One not so slight difference I noticed was that the tone in which I read the words in the page. I did mention earlier that this was my 3rd time through The Dirty Life yet this time I felt a bit more connected to what the author had to say. When I’d first opened the book over ten years ago, I was more dreamer than practitioner. Farming and raising food was more aspiration than actuality. I hadn’t grown a single thing.
This time around, I read the book through the lens of a guy who had raised and processed chickens and pigs, butchered and cooked a turkey, planted successful and unsuccessful gardens, put a fair share of fruit trees into the ground, as well as been around some great individuals who farmed at much more intensive levels than I have. My understanding, albeit one at a much smaller level, of what Kimball and her family went through was thoroughly different. I could understand to a greater extent some of the toil, effort, hopes, and failures that she touched on throughout the pages. There was no 500 acres on my end but some of the thoughts were the same.
I’d certainly enjoy the freedoms and burdens that a farm the size of Essex Farms brings with it however I think I’ll manage with my own piece of Earth. As a newb on this journey, my small amount of acreage is just what I need, at least until I can convince my wife to take the full plunge and snag 25 acres next! And if you know my wife, you know I have a ways to go with that dream. Better yet, let’s call it a goal.

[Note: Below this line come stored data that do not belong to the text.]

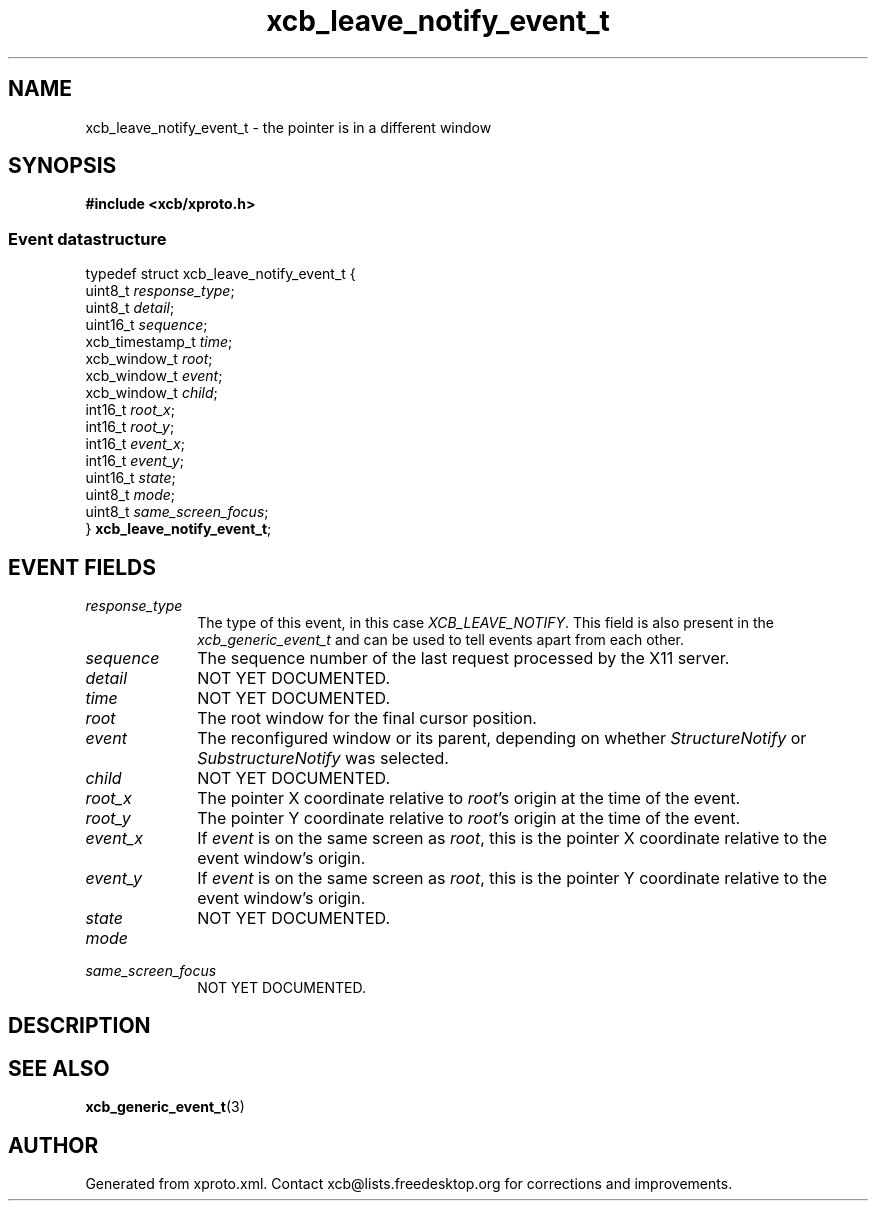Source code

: .TH xcb_leave_notify_event_t 3  2015-09-16 "XCB" "XCB Events"
.ad l
.SH NAME
xcb_leave_notify_event_t \- the pointer is in a different window
.SH SYNOPSIS
.hy 0
.B #include <xcb/xproto.h>
.PP
.SS Event datastructure
.nf
.sp
typedef struct xcb_leave_notify_event_t {
    uint8_t         \fIresponse_type\fP;
    uint8_t         \fIdetail\fP;
    uint16_t        \fIsequence\fP;
    xcb_timestamp_t \fItime\fP;
    xcb_window_t    \fIroot\fP;
    xcb_window_t    \fIevent\fP;
    xcb_window_t    \fIchild\fP;
    int16_t         \fIroot_x\fP;
    int16_t         \fIroot_y\fP;
    int16_t         \fIevent_x\fP;
    int16_t         \fIevent_y\fP;
    uint16_t        \fIstate\fP;
    uint8_t         \fImode\fP;
    uint8_t         \fIsame_screen_focus\fP;
} \fBxcb_leave_notify_event_t\fP;
.fi
.br
.hy 1
.SH EVENT FIELDS
.IP \fIresponse_type\fP 1i
The type of this event, in this case \fIXCB_LEAVE_NOTIFY\fP. This field is also present in the \fIxcb_generic_event_t\fP and can be used to tell events apart from each other.
.IP \fIsequence\fP 1i
The sequence number of the last request processed by the X11 server.
.IP \fIdetail\fP 1i
NOT YET DOCUMENTED.
.IP \fItime\fP 1i
NOT YET DOCUMENTED.
.IP \fIroot\fP 1i
The root window for the final cursor position.
.IP \fIevent\fP 1i
The reconfigured window or its parent, depending on whether \fIStructureNotify\fP
or \fISubstructureNotify\fP was selected.
.IP \fIchild\fP 1i
NOT YET DOCUMENTED.
.IP \fIroot_x\fP 1i
The pointer X coordinate relative to \fIroot\fP's origin at the time of the event.
.IP \fIroot_y\fP 1i
The pointer Y coordinate relative to \fIroot\fP's origin at the time of the event.
.IP \fIevent_x\fP 1i
If \fIevent\fP is on the same screen as \fIroot\fP, this is the pointer X coordinate
relative to the event window's origin.
.IP \fIevent_y\fP 1i
If \fIevent\fP is on the same screen as \fIroot\fP, this is the pointer Y coordinate
relative to the event window's origin.
.IP \fIstate\fP 1i
NOT YET DOCUMENTED.
.IP \fImode\fP 1i

.IP \fIsame_screen_focus\fP 1i
NOT YET DOCUMENTED.
.SH DESCRIPTION
.SH SEE ALSO
.BR xcb_generic_event_t (3)
.SH AUTHOR
Generated from xproto.xml. Contact xcb@lists.freedesktop.org for corrections and improvements.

I promise this writing is not a sales pitch for Kristin Kimball and her books however it is a realization of what it means to produce food. I am currently a few chapters deep into her second book, Good Husbandry, and in that book she mentions something that hit me.

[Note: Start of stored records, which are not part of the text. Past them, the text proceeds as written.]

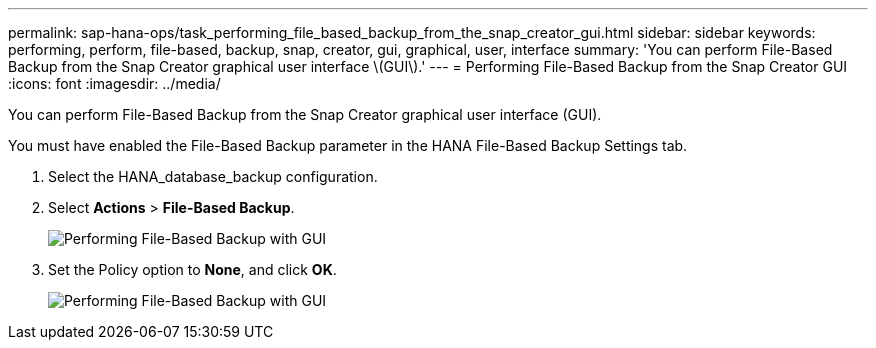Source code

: ---
permalink: sap-hana-ops/task_performing_file_based_backup_from_the_snap_creator_gui.html
sidebar: sidebar
keywords: performing, perform, file-based, backup, snap, creator, gui, graphical, user, interface
summary: 'You can perform File-Based Backup from the Snap Creator graphical user interface \(GUI\).'
---
= Performing File-Based Backup from the Snap Creator GUI
:icons: font
:imagesdir: ../media/

[.lead]
You can perform File-Based Backup from the Snap Creator graphical user interface (GUI).

You must have enabled the File-Based Backup parameter in the HANA File-Based Backup Settings tab.

. Select the HANA_database_backup configuration.
. Select *Actions* > *File-Based Backup*.
+
image::../media/performing_file_based_backup_with_gui.gif[Performing File-Based Backup with GUI]

. Set the Policy option to *None*, and click *OK*.
+
image::../media/performing_file_based_backup_with_gui_2.gif[Performing File-Based Backup with GUI]
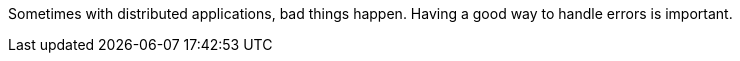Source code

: Sometimes with distributed applications, bad things happen. Having a good way to handle errors is important.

“The idea of a farm is so simple: catch the sunlight, hold it where it fell, and use it to meet human need…The sun is a currency, the world’s first and most basic, endlessly convertible to other forms.”

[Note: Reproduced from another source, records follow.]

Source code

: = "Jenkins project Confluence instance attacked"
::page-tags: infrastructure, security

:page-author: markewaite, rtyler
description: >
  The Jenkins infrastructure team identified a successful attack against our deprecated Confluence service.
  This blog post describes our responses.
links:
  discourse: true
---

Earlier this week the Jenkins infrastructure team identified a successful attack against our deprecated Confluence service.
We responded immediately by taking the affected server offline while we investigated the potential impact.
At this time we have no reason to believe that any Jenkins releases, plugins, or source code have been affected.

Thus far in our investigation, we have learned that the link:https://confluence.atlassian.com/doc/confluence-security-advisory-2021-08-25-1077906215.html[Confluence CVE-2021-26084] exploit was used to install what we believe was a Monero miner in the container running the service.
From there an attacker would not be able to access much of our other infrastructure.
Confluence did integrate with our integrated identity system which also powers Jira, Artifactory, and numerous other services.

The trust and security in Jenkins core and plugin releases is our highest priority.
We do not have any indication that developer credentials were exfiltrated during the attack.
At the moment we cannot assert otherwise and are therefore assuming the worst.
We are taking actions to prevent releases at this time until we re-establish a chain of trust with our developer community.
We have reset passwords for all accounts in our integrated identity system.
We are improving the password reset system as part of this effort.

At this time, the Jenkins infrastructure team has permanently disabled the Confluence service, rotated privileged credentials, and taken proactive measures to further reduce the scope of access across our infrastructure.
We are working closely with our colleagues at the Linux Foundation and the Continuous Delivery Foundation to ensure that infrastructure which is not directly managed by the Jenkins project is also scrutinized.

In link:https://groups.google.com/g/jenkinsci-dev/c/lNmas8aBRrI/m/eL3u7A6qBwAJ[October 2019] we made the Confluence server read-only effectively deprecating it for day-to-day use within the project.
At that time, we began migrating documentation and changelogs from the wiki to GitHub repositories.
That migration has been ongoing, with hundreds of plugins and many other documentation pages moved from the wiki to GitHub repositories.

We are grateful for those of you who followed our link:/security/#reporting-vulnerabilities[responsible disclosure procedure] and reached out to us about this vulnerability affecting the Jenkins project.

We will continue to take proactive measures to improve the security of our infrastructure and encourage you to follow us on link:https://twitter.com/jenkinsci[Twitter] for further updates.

-Kristin Kimball, Good Husbandry
It’s an interesting thought right? Transforming sunlight into many of the wonderful things we consume on a daily basis: bacon and eggs breakfast, soap from the lard of our pigs to lather up with in the bath, the beer you had at the weekend cookout, okra for the Sunday Bible study gumbo, and more. It’s all converted sunlight! And it is all from the creativity and craftiness of the farmer’s ability to properly utilize it.
The Biology teacher in me already knew this. I teach photosynthesis every year. I teach the ecological and energy pyramid every year. Yet somehow when it came to my own operation, a pig was a pig and a sprout of okra was just okra. In reality, they are forms of sunlight transformed into various carbon based lifeforms that end up on transforming the cells of my very own body.
The real food products that fill your grocery stores, farmers’ markets, and roadside food stands are each altered ultraviolet rays. Your very garden is transforming it as you read these words. For those of you fortunate enough to live within the pollen stricken region of the greater Houston metro area, you are breathing in and sneezing out transfigured sunlight in the form of oak tree sperm. What a wild and slightly unnecessary thought to fill your head with. You’re welcome.
The first law of thermodynamics basically states that energy cannot be created nor destroyed. That implies that it’s “simply” (any study of nature shows that this is quite an understatement but for the sake of this writing, it’ll have to work) transformed. Think of this the next time that you take a bite out of that delicious apple you have with lunch.
It’s a mind-blowing thought to think that we are all of the sun. Vegans, vegetarians, carnivores, pescatarians, and omnivores alike. We are all connected by that common thread. That connection weaves into those that creatively harvest its bounty so thank a farmer. That could be with kind words or with the purchase of his/ her interpretation of sunlight.
Better yet, meat one (the pun was too easy). Would love to connect! If you aren’t sure where to start, pick up any of the books I listed above or get on the Google machine.
I’ll keep you posted on what’s next for the book club.